A National Academies of Sciences, Engineering, and Medicine panel will hold a day-long data gathering session Thursday in Richland, Wash., on alternatives to vitrifying all low-activity radioactive waste at the Energy Department’s Hanford Site in Washington state.
The nearly-complete Waste Treatment Plant (WTP) being built by Bechtel National lacks capacity to convert all 56 million gallons of radioactive tank waste at the former plutonium production complex into glass. In August, the National Academies panel said in August DOE needs to do more vetting before committing to one or more of those options, such as grout or fluidized bed steam reforming technology.

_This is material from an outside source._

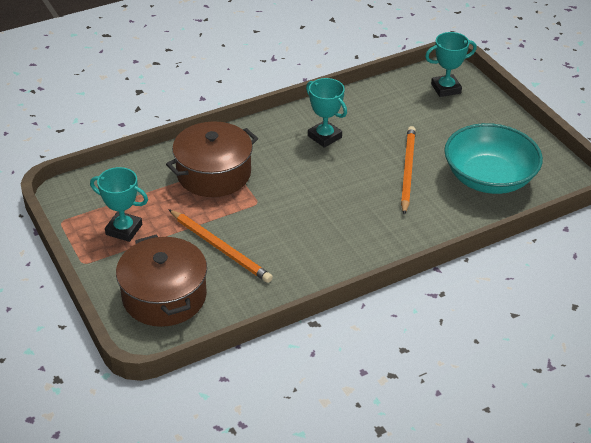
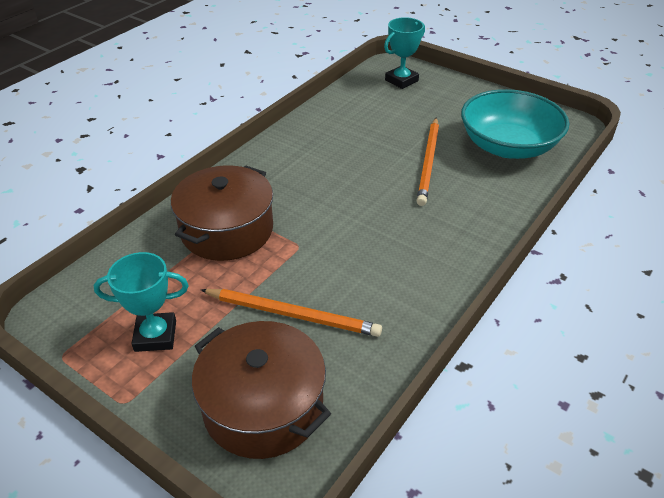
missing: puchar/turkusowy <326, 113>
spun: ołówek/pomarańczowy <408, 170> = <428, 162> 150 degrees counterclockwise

During the Thursday meeting the panel will brief the public on its analysis of research by the Savannah River National Laboratory (SRNL) in South Carolina into supplemental methods to treat the low-activity waste held in 177 underground tanks at Hanford. The panel will also take testimony from organizations such as the Tri-City Development Council, the Washington state Department of Ecology, Hanford Communities, the Oregon state Department of Energy, Hanford Challenge, and the Priest Rapids Band of the Wanapum.
This week’s meeting starting at 8:30 a.m. PT at the Courtyard Marriott in Richland marks the final public session in the panel’s nearly two-year study into what to do with supplemental low-activity waste. A final report is due out in January 2020.
The fiscal 2017 National Defense Authorization Act required the National Academies to review the SRNL study.